We agree with The - one individual stands out as the most accomplished scientists of 2009.

Unless you have been living under a rock this year, you probably know that Francis Collins, MD, PhD, was appointed director of the National Institutes of Health in August.

The geneticist accepted the position after 15 years at the helm of the National Human Genome Research Institute, during which time he helped finish the Human Genome Project ahead of schedule and under budget. Since taking control of the NIH, Collins has been pushing an agenda focused on personalized medicine and stem cell research, backing the efforts by approving 40 new human embryonic stem cell lines as eligible for federal funding. Dr. Collins has also found time to be a much more public figure than previous NIH directors, taking time out to rock with Aerosmith's Joe Perry and joke around with Stephen Colbert.

While directing the National Human Genome Research Institute, he formed a rock band called 'The Directors" with other NIH scientists.  They frequently dueled with a rock band from Johns Hopkins University, led by esteemed cancer researcher Bert Vogelstein who once said, "Anyone who likes to play with toys has got to like science because scientists have the world's best toys."

Bart Gordon comes in as a close second in our opinion.

As Chairman of the House Committee on Science and Technology, the 13th term Democrat from Tennessee played a key role in ensuring science got a major boost from stimulus funding.

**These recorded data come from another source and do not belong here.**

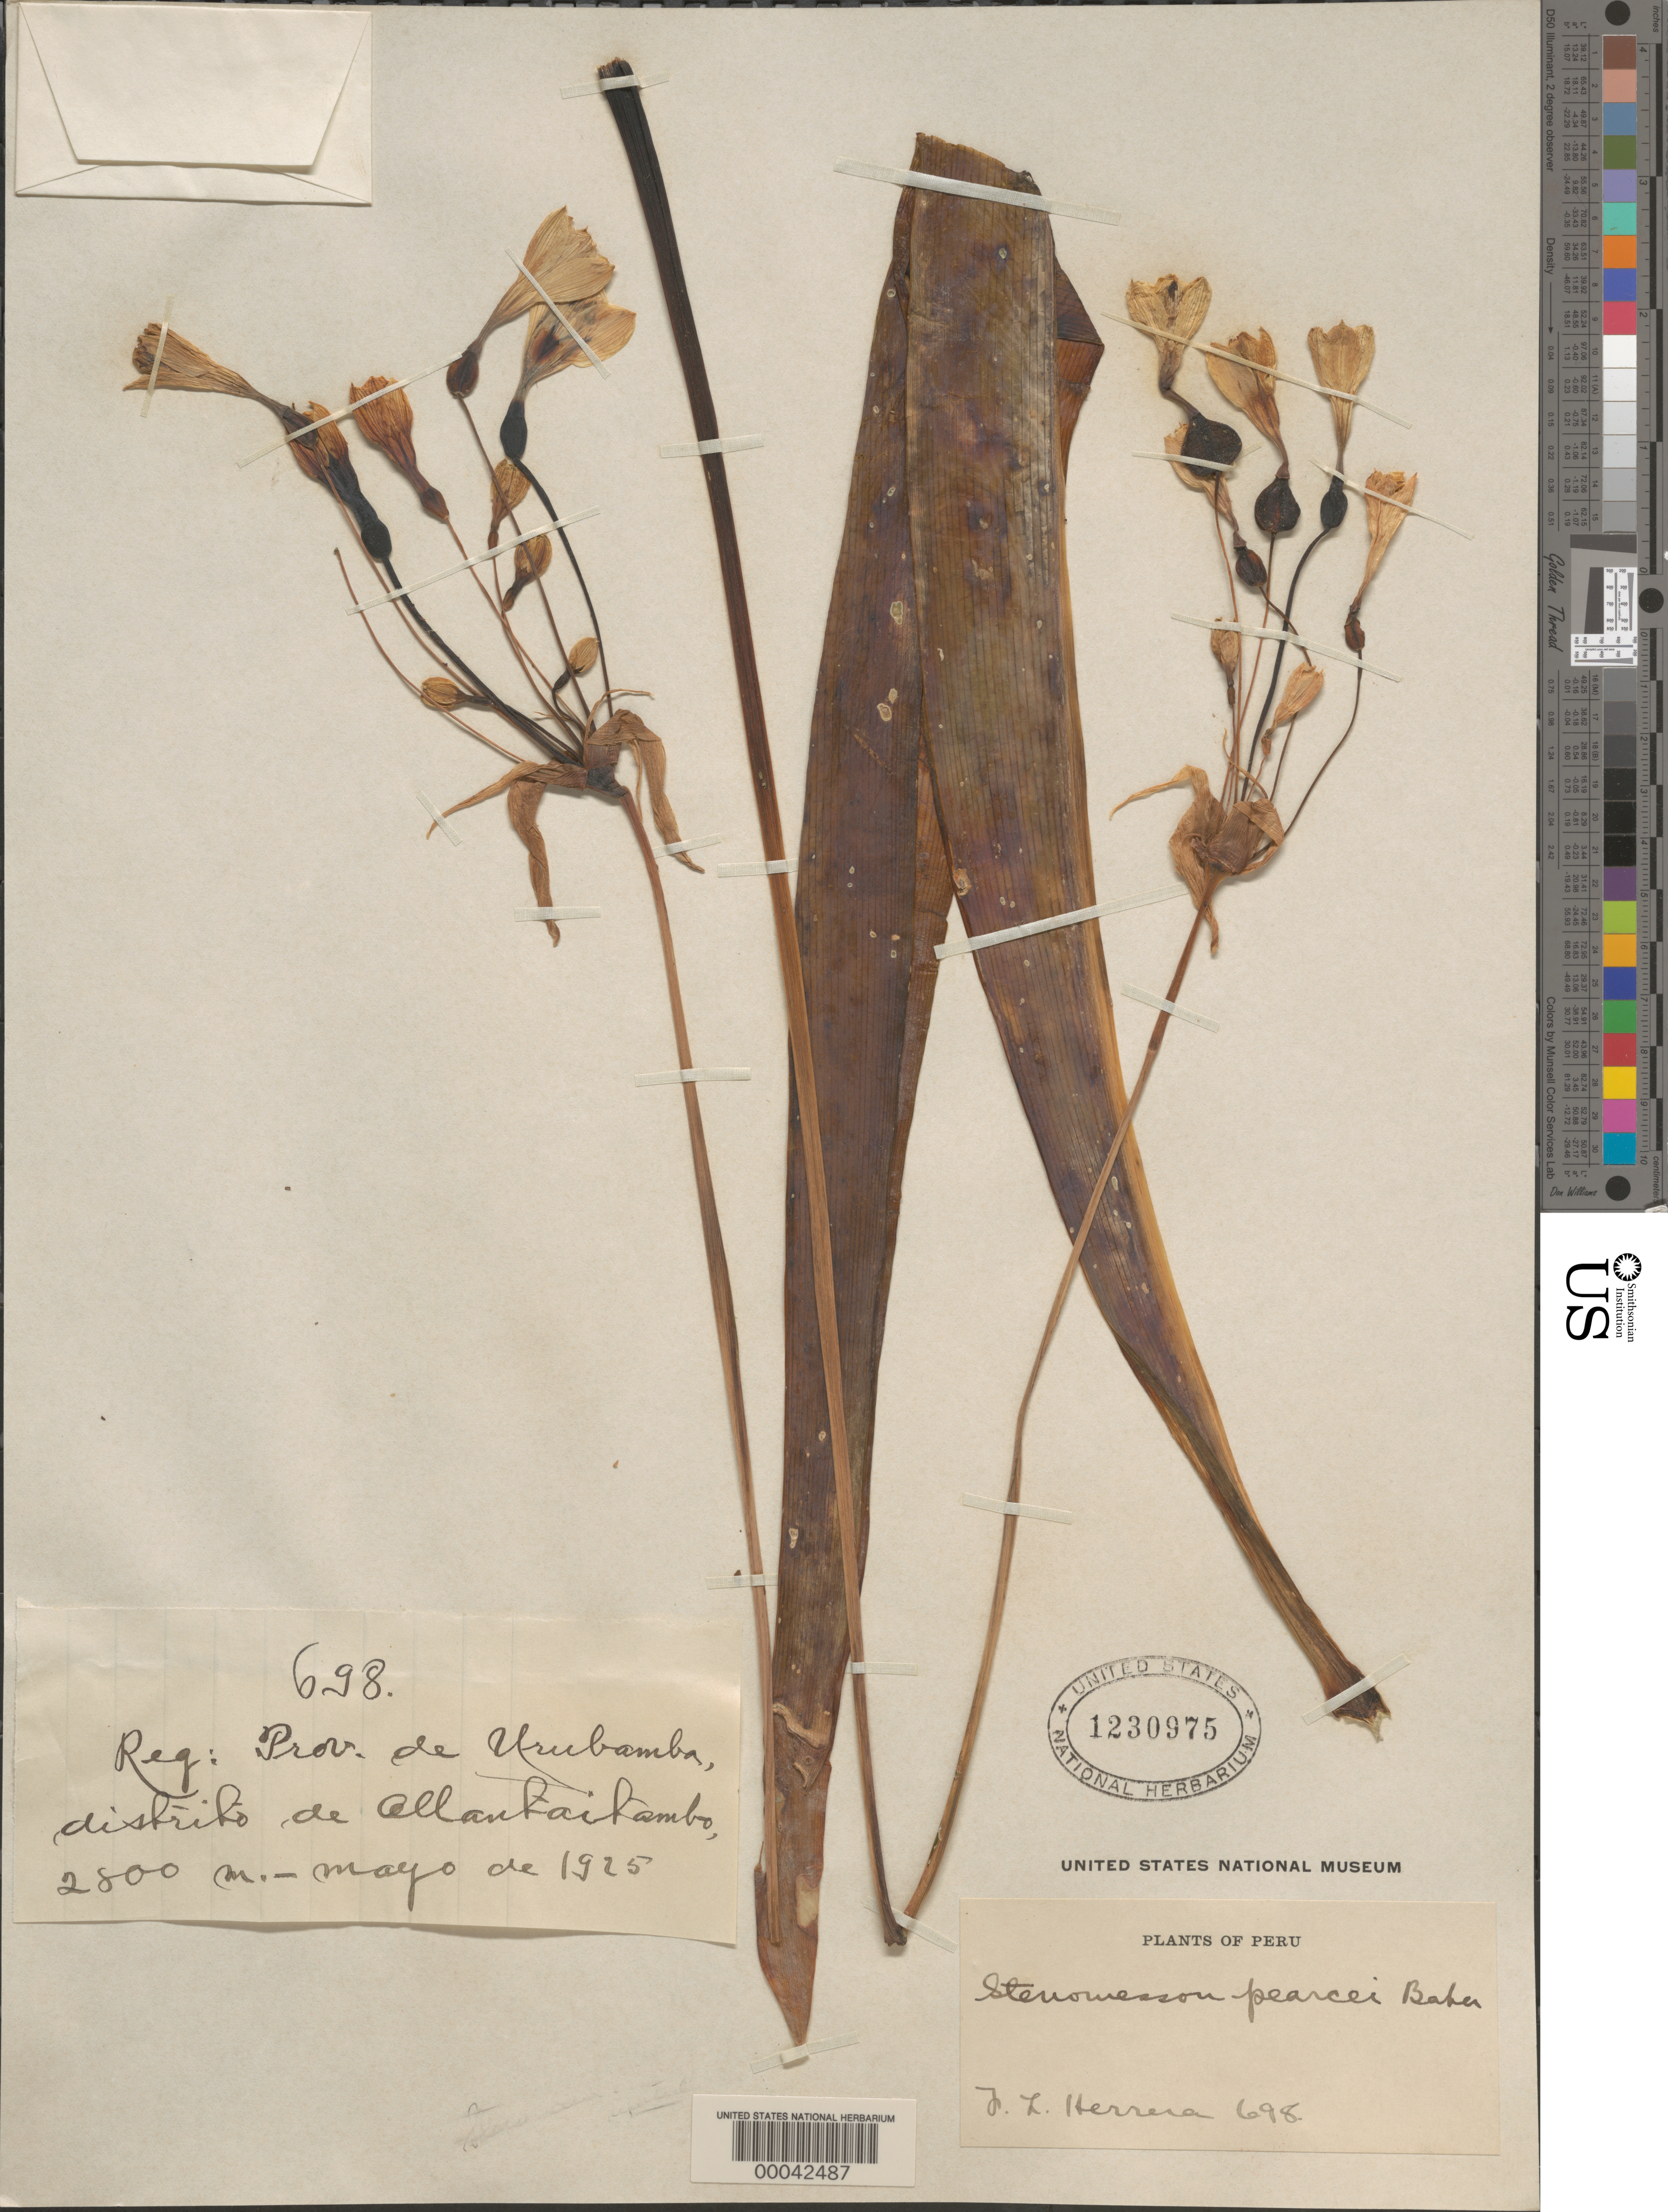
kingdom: Plantae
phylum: Tracheophyta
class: Liliopsida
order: Asparagales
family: Amaryllidaceae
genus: Stenomesson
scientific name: Stenomesson pearcei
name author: Baker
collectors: F. L. Herrera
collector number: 698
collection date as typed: May 1925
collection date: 1925-05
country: Peru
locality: Urubama; Allantaitambo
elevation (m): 2800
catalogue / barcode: US 1230975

Bart Gordon also authored bills to further nanotechnology research and commercialization (H.R. 554, passed February 11), require that the President create a national water strategy (H.R. 1145, passed April 23), and improve science, technology, engineering, and math (STEM) education programs (H.R. 1709, passed June 8).

Gordon also helped allocate $400 million in stimulus funding to start the Department of Energy's Advanced Research Projects Agency -- Energy, which funds high risk, high reward energy research. Although the Congressman announced he won't be running for re-election next year, science sure was lucky to have him around in 2009.